86.

Au moment de pénétrer dans la montagne, le prince Julián eut l’étrange pressentiment qu’il n’en réchapperait jamais.

La Valle de los Caídos. La vallée de ceux qui sont tombés. Qu’est-ce que je fiche ici ?

Passé le seuil, il se retrouva dans un espace froid et peu éclairé, qui dégageait une forte odeur de pierre humide.

Devant lui, un homme en uniforme tenait un gros trousseau de clés dans sa main tremblante. Julián n’était pas surpris par l’anxiété de l’employé du Patrimonio Nacional — une demi-douzaine d’agents de la Guardia Real se tenaient derrière lui dans la pénombre. Le malheureux avait sûrement été appelé au milieu de la nuit pour ouvrir le mausolée de Franco.

L’un des gardes s’avança.

— Prince Julián, monseigneur Valdespino, nous vous attendions. Par ici, je vous prie.

On les guida jusqu’à un portail en fer forgé sur lequel était gravé le sinistre symbole franquiste — un aigle qui faisait écho à l’iconographie nazie.

— Sa Majesté vous attend au bout du tunnel, précisa-t-il en s’écartant pour les laisser passer.

Julián et l’archevêque échangèrent un regard. De part et d’autre de l’entrée se tenaient deux grandes sculptures métalliques, deux anges de la mort qui tenaient une épée en forme de croix.

Encore l’imagerie militaro-religieuse franquiste, songea Julián avant de franchir le seuil.

Avec son sol de marbre noir et son haut plafond à caissons, le somptueux passage n’aurait rien eu à envier à la salle de bal du Palais royal de Madrid.

D’ordinaire, le tunnel était illuminé par des appliques murales électriques imitant des flambeaux, mais ce soir, l’éclairage était bien plus théâtral. Des douzaines de braseros aux flammes orangées leur ouvraient la route. La tradition voulait que ces feux ne soient allumés que pour les grandes occasions, et il semblait que l’arrivée impromptue du roi avait été jugée digne de ce cérémonial.

Les reflets mordorés qui dansaient sur le marbre créaient une ambiance surnaturelle. Julián avait l’impression de percevoir l’âme des pauvres forçats qui s’étaient épuisés à creuser ce tunnel des années durant, de ces hommes morts de faim, de froid et d’épuisement, pour ériger le monument de Franco, dont la sépulture se trouvait au cœur même de cette montagne.
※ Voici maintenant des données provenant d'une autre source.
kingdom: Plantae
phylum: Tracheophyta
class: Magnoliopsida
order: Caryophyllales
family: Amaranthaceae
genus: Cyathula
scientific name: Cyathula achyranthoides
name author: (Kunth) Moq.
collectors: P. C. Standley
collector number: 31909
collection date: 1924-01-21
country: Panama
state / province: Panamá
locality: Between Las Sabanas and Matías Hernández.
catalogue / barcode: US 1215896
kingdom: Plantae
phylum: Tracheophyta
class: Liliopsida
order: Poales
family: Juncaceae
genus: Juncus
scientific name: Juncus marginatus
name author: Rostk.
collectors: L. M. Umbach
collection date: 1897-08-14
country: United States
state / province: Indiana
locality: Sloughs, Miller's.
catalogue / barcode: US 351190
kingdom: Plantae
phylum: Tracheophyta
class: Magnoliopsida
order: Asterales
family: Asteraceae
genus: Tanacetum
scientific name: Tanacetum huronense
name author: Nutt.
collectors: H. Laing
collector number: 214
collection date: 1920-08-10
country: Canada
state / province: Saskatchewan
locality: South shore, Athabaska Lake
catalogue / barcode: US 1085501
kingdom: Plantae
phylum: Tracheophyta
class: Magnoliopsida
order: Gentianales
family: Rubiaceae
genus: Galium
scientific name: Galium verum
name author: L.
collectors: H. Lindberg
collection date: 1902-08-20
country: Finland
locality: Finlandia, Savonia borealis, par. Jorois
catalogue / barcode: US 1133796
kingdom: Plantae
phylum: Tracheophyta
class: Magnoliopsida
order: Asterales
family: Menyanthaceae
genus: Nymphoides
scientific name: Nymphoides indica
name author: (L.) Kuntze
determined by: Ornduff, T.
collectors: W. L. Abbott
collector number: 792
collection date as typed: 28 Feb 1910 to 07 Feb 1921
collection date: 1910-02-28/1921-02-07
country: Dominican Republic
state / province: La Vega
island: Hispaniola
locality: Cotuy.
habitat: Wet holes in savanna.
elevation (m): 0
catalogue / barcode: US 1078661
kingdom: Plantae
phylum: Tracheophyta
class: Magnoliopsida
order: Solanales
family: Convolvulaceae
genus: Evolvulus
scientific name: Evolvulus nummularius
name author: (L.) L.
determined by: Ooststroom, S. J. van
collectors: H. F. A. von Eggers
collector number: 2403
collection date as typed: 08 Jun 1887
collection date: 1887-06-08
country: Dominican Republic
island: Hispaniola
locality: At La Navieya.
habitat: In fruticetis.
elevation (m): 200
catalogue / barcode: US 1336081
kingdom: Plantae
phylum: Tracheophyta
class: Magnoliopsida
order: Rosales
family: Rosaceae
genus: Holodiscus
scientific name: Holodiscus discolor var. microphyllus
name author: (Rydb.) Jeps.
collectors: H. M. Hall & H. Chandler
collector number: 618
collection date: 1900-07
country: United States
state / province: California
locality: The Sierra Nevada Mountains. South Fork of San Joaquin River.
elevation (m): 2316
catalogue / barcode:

Un jour, tu réduiras ce lieu en poussière…

Julián n’était pas certain, même quand il serait roi, d’avoir le pouvoir de détruire cette imposante structure. Curieusement, malgré son désir de tirer un trait sur le passé et d’entrer dans la modernité, le peuple espagnol avait tenu à le conserver. Bien sûr, il restait des esprits nostalgiques et, chaque année, pour l’anniversaire de la mort du dictateur, des centaines de vieux franquistes se rassemblaient ici pour lui rendre hommage.

— Don Julián, murmura Valdespino, savez-vous pourquoi votre père nous a convoqués ici ?

— J’allais vous poser la question.

L’archevêque poussa un long soupir.

— Je n’en ai aucune idée.

Même Valdespino n’était pas au courant…

— Mais j’espère qu’il va bien…, reprit le prélat avec inquiétude. Certaines de ses décisions, dernièrement…

— Comme organiser une rencontre à l’intérieur d’une montagne au lieu de rester dans son lit ?

— Par exemple, oui.

Pourquoi la Guardia l’avait-elle laissé faire ? Cela dit, les agents devaient obéir aux ordres sans poser de questions.

— Je n’ai pas prié ici depuis des années, commenta l’ecclésiastique en contemplant le passage illuminé.

Julián savait que cet immense corridor n’était pas un simple accès au cœur de la montagne… c’était aussi la nef d’une église reconnue par l’Église catholique.

La basílica secreta, comme il la surnommait enfant.

Au bout du tunnel, se trouvait le sanctuaire, coiffé d’une vaste coupole. Sa surface au sol était, disait-on, plus grande que celle de la basilique Saint-Pierre de Rome. L’autel, positionné juste au-dessous de l’immense croix sur la montagne, était entouré de six chapelles.

Julián parcourut la vaste salle du regard, à la recherche de son père. La basilique semblait déserte.

— Où est-il ? interrogea Valdespino, soucieux.

Julián partageait son appréhension. La Guardia avait-elle laissé le roi seul ici ? Le prince pressa le pas, explora un bras du transept, puis l’autre.

Personne.

Contournant l’autel, il se dirigea vers l’abside.

Là, tout au fond, le roi d’Espagne était dans son fauteuil roulant, immobile.